Summary:ASTERISK-16064: [patch] [regression] asterisk 1.4.31 crashes (segmentation fault) on sip to sip call via iax2 trunk
Reporter:vieri (vieri)Labels:
Date Opened:2010-05-06 13:05:36Date Closed:2011-06-07 14:00:53
Versions:Frequency of
Environment:Attachments:( 0) 1.4.31_core_gdb_1_b.txt
( 1) 1.4.31_core_gdb_1.txt
( 2) 1.4.31_core_gdb_2_b.txt
( 3) 1.4.31_core_gdb_2.txt
( 4) bug17301.diff.txt
Description:Attaching 2 core dump traces when Asterisk 1.4.31 crashed while calling from sip extension to sip provider via a LAN IAX2 trunk between 2 asterisk servers.
Comments:By: Paul Belanger (pabelanger) 2010-05-06 13:17:19

Is this a result of upgrading to 1.4.31, or have you been able to reproduce it with a previous version?

By: vieri (vieri) 2010-05-06 13:22:26

I upgraded from 1.4.29 to 1.4.31 this morning. I never had this kind of crash with previous versions.

By: Paul Belanger (pabelanger) 2010-05-06 13:26:40

If you are able to reproduce this easily, could you try 1.4.30?  I'd like to see when this was introduced.

By: vieri (vieri) 2010-05-06 13:29:57

I'll need some time to downgrade and test because it's a production server and I can switch the system at certain times of day only.
Will let you know.

By: Russell Bryant (russell) 2010-05-06 14:02:42

Can you run these commands for me?

gdb asterisk core.12345
(gdb) frame 1
(gdb) p x
(gdb) p name
(gdb) p cdr_readonly_vars[x]

By: vieri (vieri) 2010-05-06 17:21:34

I've attached the requested output.

By: Alec Davis (alecdavis) 2010-05-08 04:15:28

From the debug print that russell got you to print it appears as though it's related to 'dnid'.

Please try patch bug17301.diff.txt when possible.

patch testing: dnid is still recorded to mysql on a 1.6.1 production box.

In hindsite: my patch doesn't change the circumstances that cause this crash.

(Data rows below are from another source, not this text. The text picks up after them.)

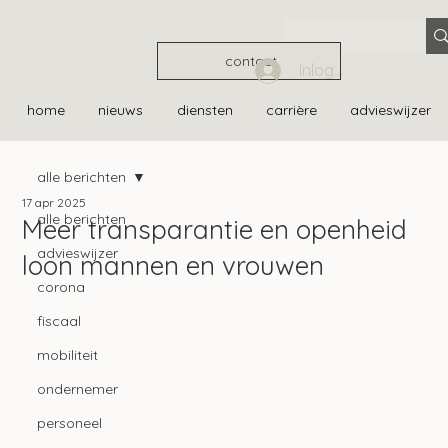
contact
Inloggen
home
nieuws
diensten
carrière
advieswijzer
alle berichten
17 apr 2025
alle berichten
Meer transparantie en openheid
advieswijzer
loon mannen en vrouwen
corona
fiscaal
mobiliteit
ondernemer
personeel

What doesn't make sense is why a simple loop segfaults while scanning a const char array of 'field' names for a match with "dnid". We're not yet dealing with the value of 'dnid' which is a pointer to c->cid.cid_dnid which could possibly disappear, which may cause a segfault?

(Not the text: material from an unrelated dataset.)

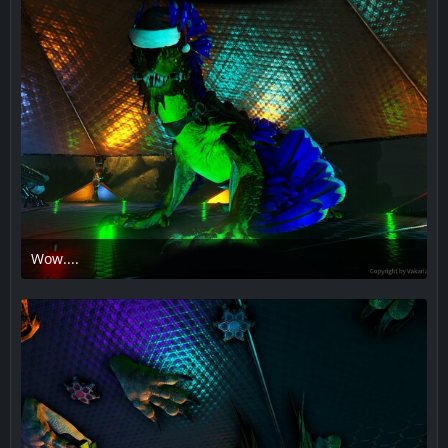
Wow....
18. Dezember 2018 um 23:51
1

By: David Vossel (dvossel) 2010-05-19 12:23:35

This is a interesting crash.  I've looked into and it is not at all obvious to me ho this could happen.  Some sort of memory corruption is happening.  Would you be able to run Asterisk under valgrind?

By: vieri (vieri) 2010-05-20 09:05:45

You're not going to believe this but I haven't had another crash since I reported the first 2 on 2010-05-06. I was waiting for a third crash before applying the patch alecdavis submitted but that never happened... Just for the record, the first two crashes occurred several hours after I upgraded Asterisk, shutdown the machine and booted it (I did not simply restart the process).

Since 2010-05-06 I rebooted the server once (a week ago, just to see what would happen). It hasn't crashed since.

I tried to run exactly the same actions that supposedly caused the crash (over and over) but I haven't been able to reproduce it.

I think you can change the "Severity" level of this report.

Thanks all

By: David Vossel (dvossel) 2010-05-20 09:47:27

Based on the backtraces, this issue does not look possible without some sort of memory corruption, and it is impossible to know how that occurred with the current information.

Given the information provided, this issue can not be moved further.  If it occurs again and you are able to provide some new information (valgrind report) please re-open this.